● **Problem to solve**:
Reproduce verbatim the lines of the records from the line with "Document page, 1654x1241 pixels." to the line with "picture [201, 324, 667, 1152]", and only those lines.

● **Task material**:
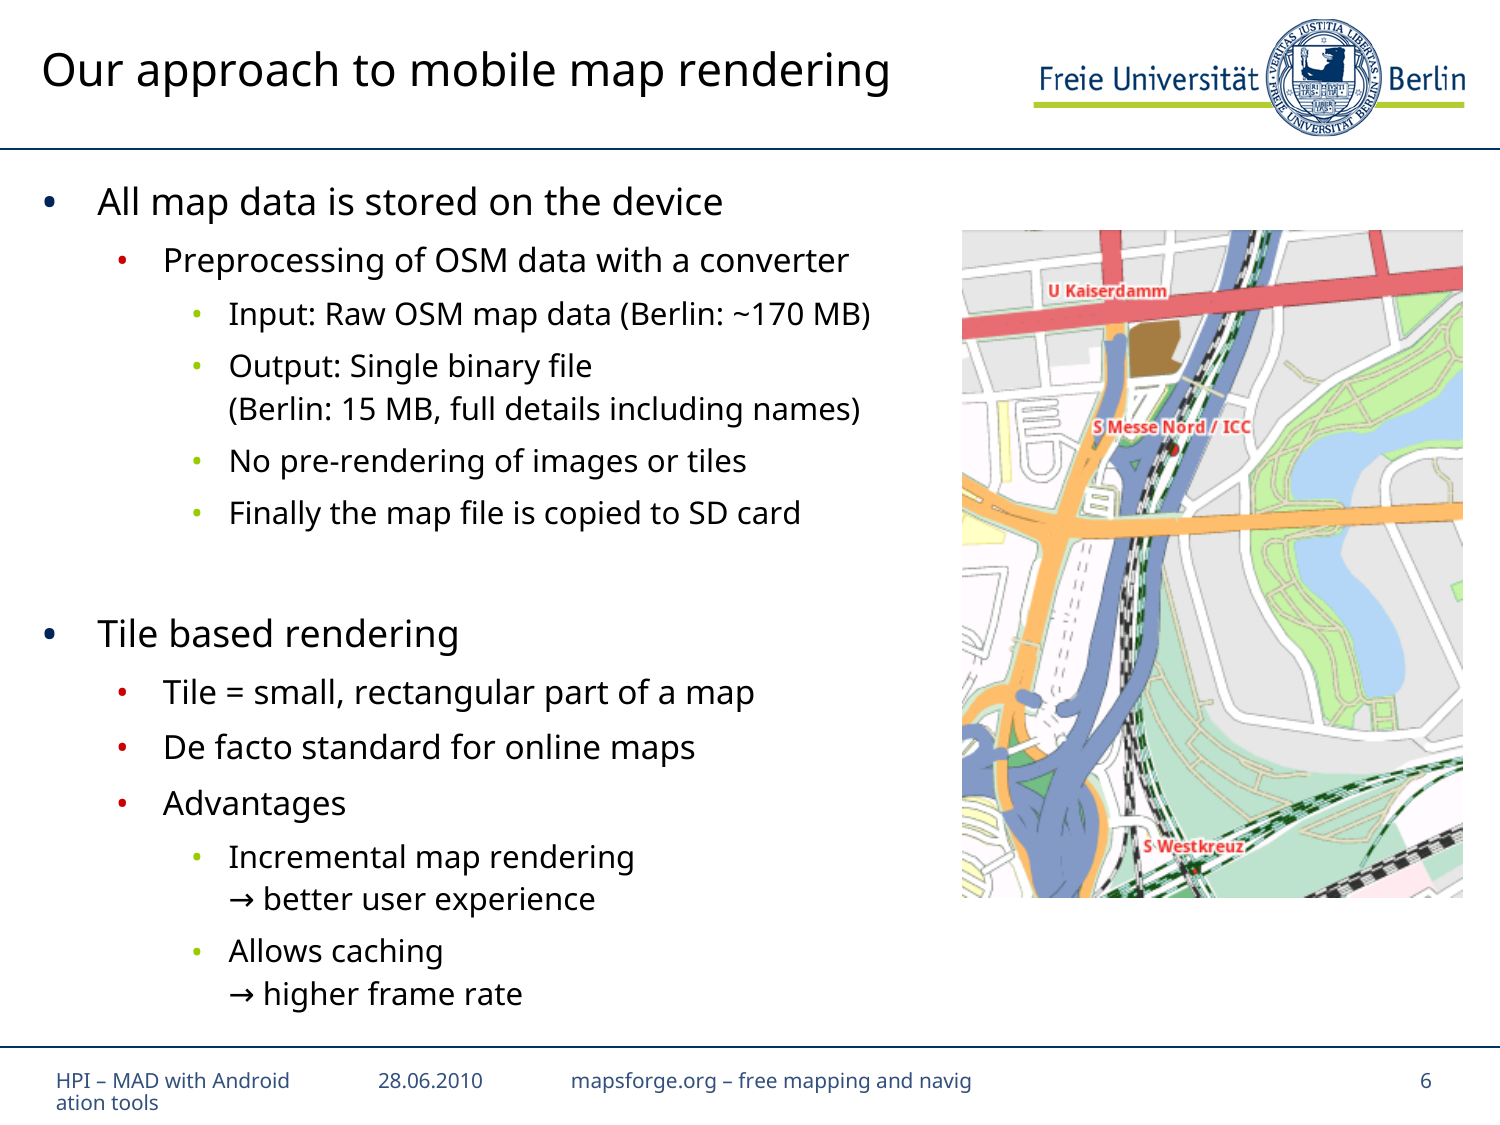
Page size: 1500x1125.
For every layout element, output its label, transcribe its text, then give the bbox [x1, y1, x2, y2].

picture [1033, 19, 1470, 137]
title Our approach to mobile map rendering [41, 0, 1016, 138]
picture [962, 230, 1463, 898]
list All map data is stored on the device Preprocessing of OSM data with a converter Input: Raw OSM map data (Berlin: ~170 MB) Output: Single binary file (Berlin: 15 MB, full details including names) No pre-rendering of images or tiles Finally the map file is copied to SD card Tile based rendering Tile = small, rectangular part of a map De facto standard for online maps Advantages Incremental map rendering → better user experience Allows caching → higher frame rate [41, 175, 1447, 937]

* * *

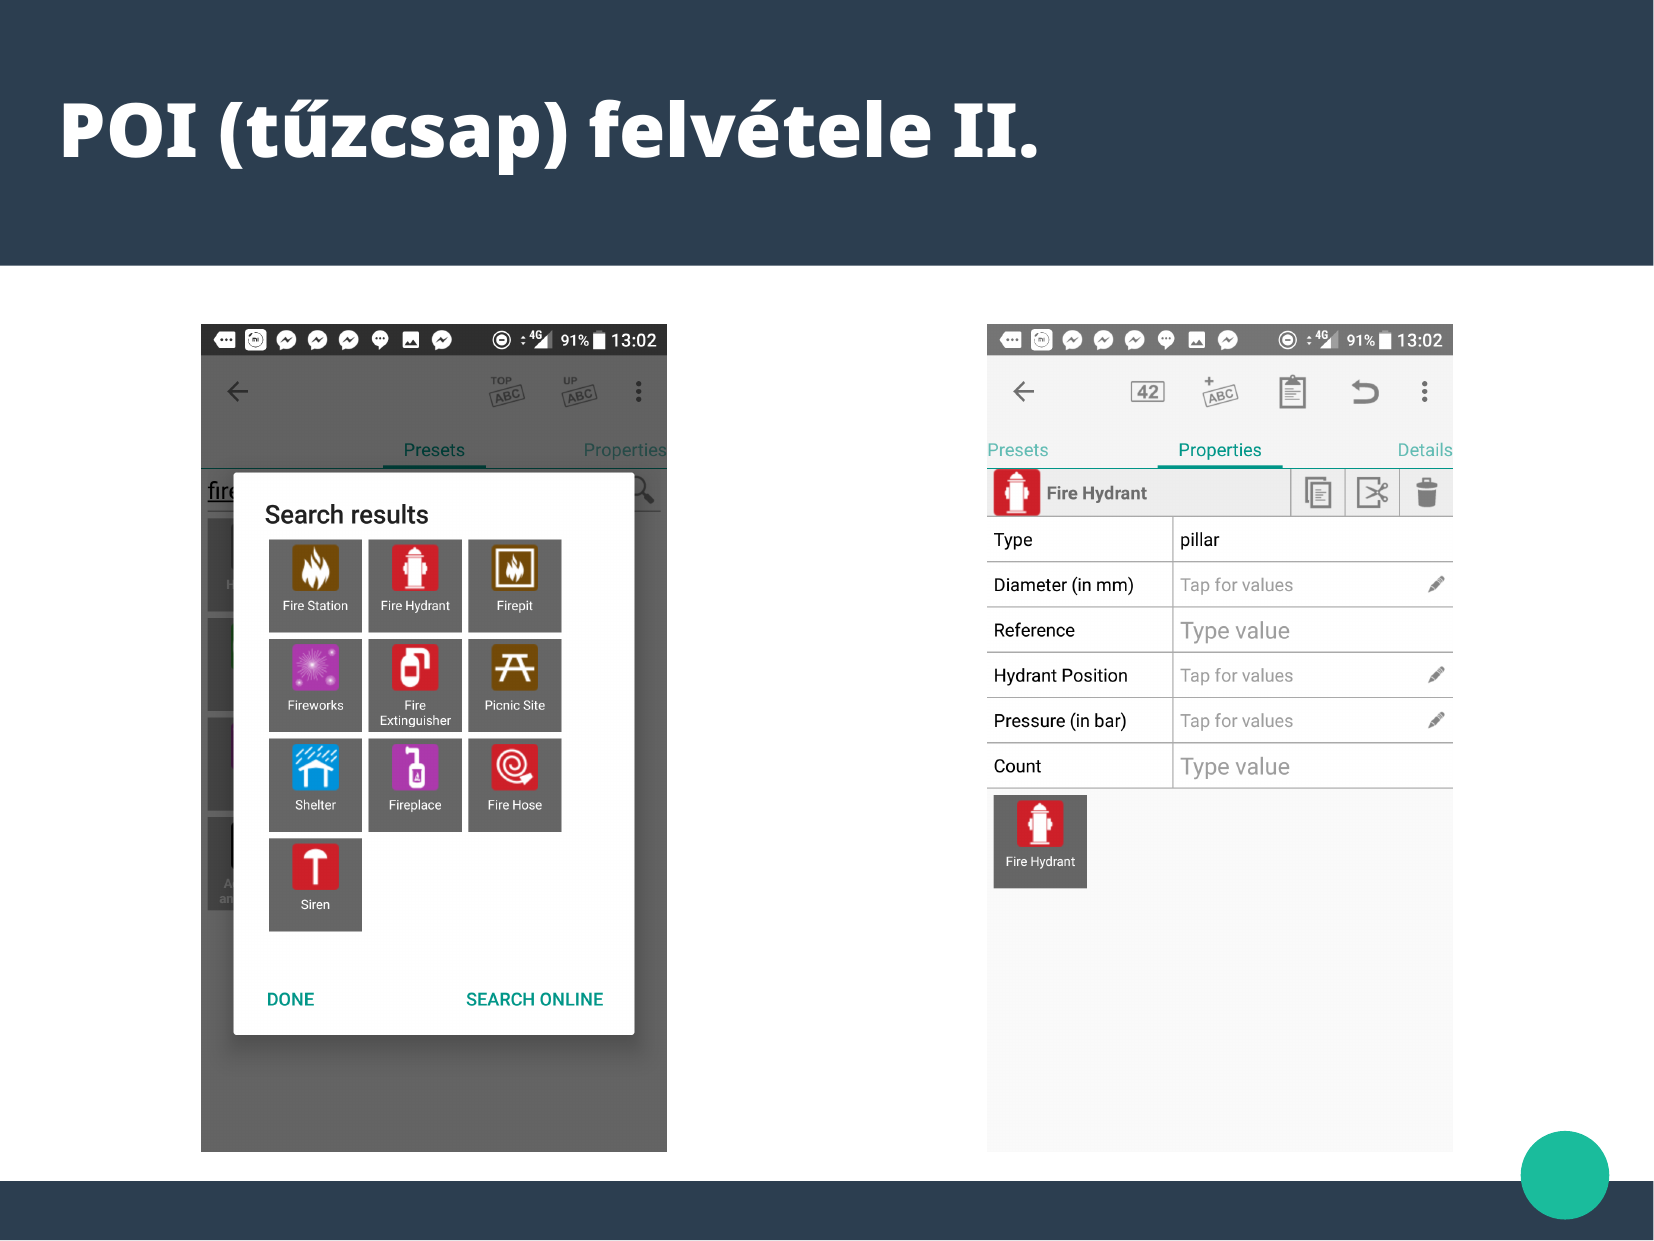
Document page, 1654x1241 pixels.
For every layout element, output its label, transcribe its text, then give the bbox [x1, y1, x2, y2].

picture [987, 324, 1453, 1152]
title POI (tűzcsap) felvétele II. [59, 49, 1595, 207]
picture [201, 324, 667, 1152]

● **Full response**:
Document page, 1654x1241 pixels.
For every layout element, output its label, transcribe its text, then give the bbox [x1, y1, x2, y2].

picture [987, 324, 1453, 1152]
title POI (tűzcsap) felvétele II. [59, 49, 1595, 207]
picture [201, 324, 667, 1152]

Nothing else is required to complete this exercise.